Joan O’Connell, guidance counselor at Cretin-Derham Hall, tells top students, “You have the numbers, credentials, activities and scores to be a viable applicant. What about community service?” Jonny Nicholson, director of college counseling at the Breck School, urges students interested in elite colleges to seek early admission — because that’s where he says some admittance offices find half of their class selections, with the wait-list earning most of the remaining openings.
When parents ask how they can enhance their children’s chances of landing at an Ivy League school, Hopkins counselor Jean Davidson tells them jokingly to “move to South Dakota or Wyoming, where there are fewer people and less competition to possibly fill a quota.” She tells them that some elite colleges, which recruit internationally, will take only so many students from Minnesota.
In Tanner McArdle’s case, he appeared to do everything right. He applied to Stanford early. He took the right courses — earning perfect 5’s in his four Advance Placement class exams. When he earned a 34 on the ACT exam, he heeded the suggestion of Colleen Neary, career and college specialist at Anoka High School, and took the ACT again — earning his perfect score. Last summer, he attended Boys State, the prestigious educational and governmental instruction program. And he’s personable.
“He’s well-rounded,” Neary said. “He’s not a nerd.”
McArdle, wait-listed at Brown and Washington University in St. Louis, said despite strong letters of recommendation he knew admittance to Stanford “would be a crapshoot.” On Dec. 15, his dream evaporated via e-mail.
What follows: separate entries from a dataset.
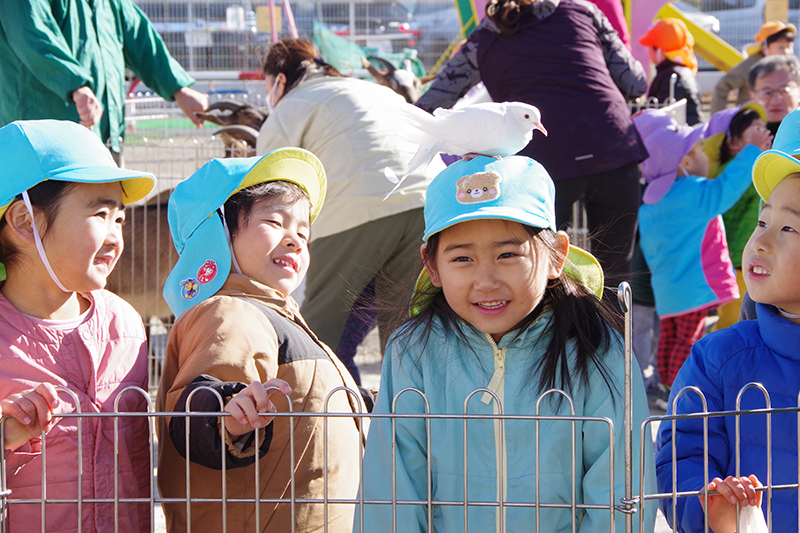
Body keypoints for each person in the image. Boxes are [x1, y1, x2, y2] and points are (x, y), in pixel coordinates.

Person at [357, 155, 656, 532]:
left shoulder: (597, 349)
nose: (486, 280)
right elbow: (393, 488)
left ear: (556, 255)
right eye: (462, 257)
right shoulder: (413, 350)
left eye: (508, 255)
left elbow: (619, 491)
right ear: (431, 266)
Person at [156, 148, 366, 533]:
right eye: (273, 221)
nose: (295, 240)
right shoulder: (230, 312)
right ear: (214, 235)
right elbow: (199, 405)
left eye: (303, 232)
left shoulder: (278, 316)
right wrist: (225, 417)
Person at [415, 0, 648, 297]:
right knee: (615, 273)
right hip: (612, 145)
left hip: (543, 163)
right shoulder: (583, 10)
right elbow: (636, 84)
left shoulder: (484, 36)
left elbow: (433, 101)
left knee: (544, 272)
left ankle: (556, 341)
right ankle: (615, 339)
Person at [0, 119, 155, 531]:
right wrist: (5, 436)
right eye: (100, 214)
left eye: (119, 219)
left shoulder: (125, 325)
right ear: (22, 221)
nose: (114, 236)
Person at [655, 107, 800, 532]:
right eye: (763, 220)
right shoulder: (718, 359)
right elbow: (682, 454)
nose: (761, 242)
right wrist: (709, 503)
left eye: (789, 229)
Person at [256, 38, 443, 367]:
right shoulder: (374, 90)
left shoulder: (288, 108)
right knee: (410, 338)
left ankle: (328, 415)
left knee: (317, 338)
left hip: (355, 212)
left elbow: (269, 187)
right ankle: (412, 414)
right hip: (431, 203)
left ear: (279, 80)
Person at [633, 110, 770, 387]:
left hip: (667, 290)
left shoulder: (649, 204)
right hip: (695, 287)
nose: (705, 156)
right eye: (699, 151)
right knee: (690, 340)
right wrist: (752, 150)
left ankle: (667, 386)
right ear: (684, 162)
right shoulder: (694, 193)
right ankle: (682, 388)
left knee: (669, 339)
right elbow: (727, 188)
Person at [0, 0, 208, 160]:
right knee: (43, 211)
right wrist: (75, 85)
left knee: (105, 210)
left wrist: (179, 89)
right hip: (43, 139)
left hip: (105, 136)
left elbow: (140, 38)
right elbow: (30, 34)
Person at [703, 102, 773, 329]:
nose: (765, 133)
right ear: (733, 143)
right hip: (737, 262)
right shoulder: (734, 170)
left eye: (764, 128)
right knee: (733, 320)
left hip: (746, 258)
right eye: (756, 129)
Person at [711, 21, 796, 113]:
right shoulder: (751, 66)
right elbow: (723, 86)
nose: (787, 52)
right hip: (754, 120)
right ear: (764, 47)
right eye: (781, 48)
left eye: (789, 47)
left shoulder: (791, 66)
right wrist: (719, 119)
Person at [639, 18, 704, 125]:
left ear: (659, 49)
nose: (648, 51)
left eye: (650, 47)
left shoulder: (671, 77)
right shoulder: (680, 71)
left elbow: (661, 114)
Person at [748, 54, 800, 136]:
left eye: (784, 90)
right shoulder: (738, 138)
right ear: (752, 96)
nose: (776, 101)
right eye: (767, 92)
He was admitted to Vanderbilt and offered a substantial scholarship, but one that he said won’t cover enough of his bills. He also was accepted at Wisconsin but plans to attend the University of Minnesota and major in biomedical engineering — unless Brown calls with an irresistible offer.
“I’m happy,” he said. “If I had it to do all over again, maybe I would have gotten more involved in projects outside of school earlier, like ninth grade.
“My grades and test scores? There’s not much I could have done about those.”